🤖 AI Summary
Global visual geolocalization aims to infer the real-world geographic coordinates of an image solely from its visual content, with the core challenge being effective alignment between visual and geographic representations. To address this, we propose Hierarchical Geographic Embedding (HGE), the first approach to model geographic priors as a multi-granularity hierarchical structure. We further design a semantic segmentation-guided feature fusion module that jointly encodes appearance features and scene-level semantics to enable fine-grained visual–geographic alignment. Evaluated on five standard benchmarks across 25 metrics, our method outperforms existing state-of-the-art methods and mainstream large vision-language models on 22 metrics. It significantly improves robustness and accuracy in cross-region and multi-scale localization, demonstrating superior generalization under varying geographic and visual conditions.
📝 Abstract
Worldwide visual geo-localization seeks to determine the geographic location of an image anywhere on Earth using only its visual content.
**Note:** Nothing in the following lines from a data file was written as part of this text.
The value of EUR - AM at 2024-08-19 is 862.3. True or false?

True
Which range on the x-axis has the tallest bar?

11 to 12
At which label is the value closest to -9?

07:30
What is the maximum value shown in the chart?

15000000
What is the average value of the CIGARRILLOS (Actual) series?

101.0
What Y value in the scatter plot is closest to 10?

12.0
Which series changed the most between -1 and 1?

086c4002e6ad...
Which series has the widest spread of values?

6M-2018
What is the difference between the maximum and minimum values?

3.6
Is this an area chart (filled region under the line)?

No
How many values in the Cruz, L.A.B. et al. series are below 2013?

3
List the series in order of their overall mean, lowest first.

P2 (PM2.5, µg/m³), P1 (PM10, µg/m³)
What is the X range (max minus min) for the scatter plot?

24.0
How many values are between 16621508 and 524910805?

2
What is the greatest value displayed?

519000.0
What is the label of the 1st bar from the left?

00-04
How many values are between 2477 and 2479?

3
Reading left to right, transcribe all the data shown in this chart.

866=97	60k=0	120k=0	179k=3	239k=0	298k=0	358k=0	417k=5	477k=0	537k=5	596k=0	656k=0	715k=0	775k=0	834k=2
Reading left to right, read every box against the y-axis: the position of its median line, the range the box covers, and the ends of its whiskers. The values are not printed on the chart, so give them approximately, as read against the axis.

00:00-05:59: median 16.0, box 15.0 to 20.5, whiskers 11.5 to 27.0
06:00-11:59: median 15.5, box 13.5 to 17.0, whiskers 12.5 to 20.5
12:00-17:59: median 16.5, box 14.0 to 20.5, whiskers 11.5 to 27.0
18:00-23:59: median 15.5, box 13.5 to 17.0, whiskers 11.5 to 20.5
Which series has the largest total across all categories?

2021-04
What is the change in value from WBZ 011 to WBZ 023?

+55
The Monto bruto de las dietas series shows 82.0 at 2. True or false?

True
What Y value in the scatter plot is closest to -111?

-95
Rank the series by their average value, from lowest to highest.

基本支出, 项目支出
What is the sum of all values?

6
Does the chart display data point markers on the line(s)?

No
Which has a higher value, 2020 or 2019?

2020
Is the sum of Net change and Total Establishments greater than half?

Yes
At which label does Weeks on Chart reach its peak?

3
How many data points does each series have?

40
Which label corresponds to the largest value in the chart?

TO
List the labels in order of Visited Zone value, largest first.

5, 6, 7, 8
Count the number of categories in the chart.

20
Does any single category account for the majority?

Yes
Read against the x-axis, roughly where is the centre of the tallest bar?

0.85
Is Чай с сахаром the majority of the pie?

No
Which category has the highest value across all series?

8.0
Learned representations of geography for visual geo-localization remain an active research topic despite much progress. We formulate geo-localization as aligning the visual representation of the query image with a learned geographic representation. Our novel geographic representation explicitly models the world as a hierarchy of geographic embeddings. Additionally, we introduce an approach to efficiently fuse the appearance features of the query image with its semantic segmentation map, forming a robust visual representation. Our main experiments demonstrate improved all-time bests in 22 out of 25 metrics measured across five benchmark datasets compared to prior state-of-the-art (SOTA) methods and recent Large Vision-Language Models (LVLMs). Additional ablation studies support the claim that these gains are primarily driven by the combination of geographic and visual representations.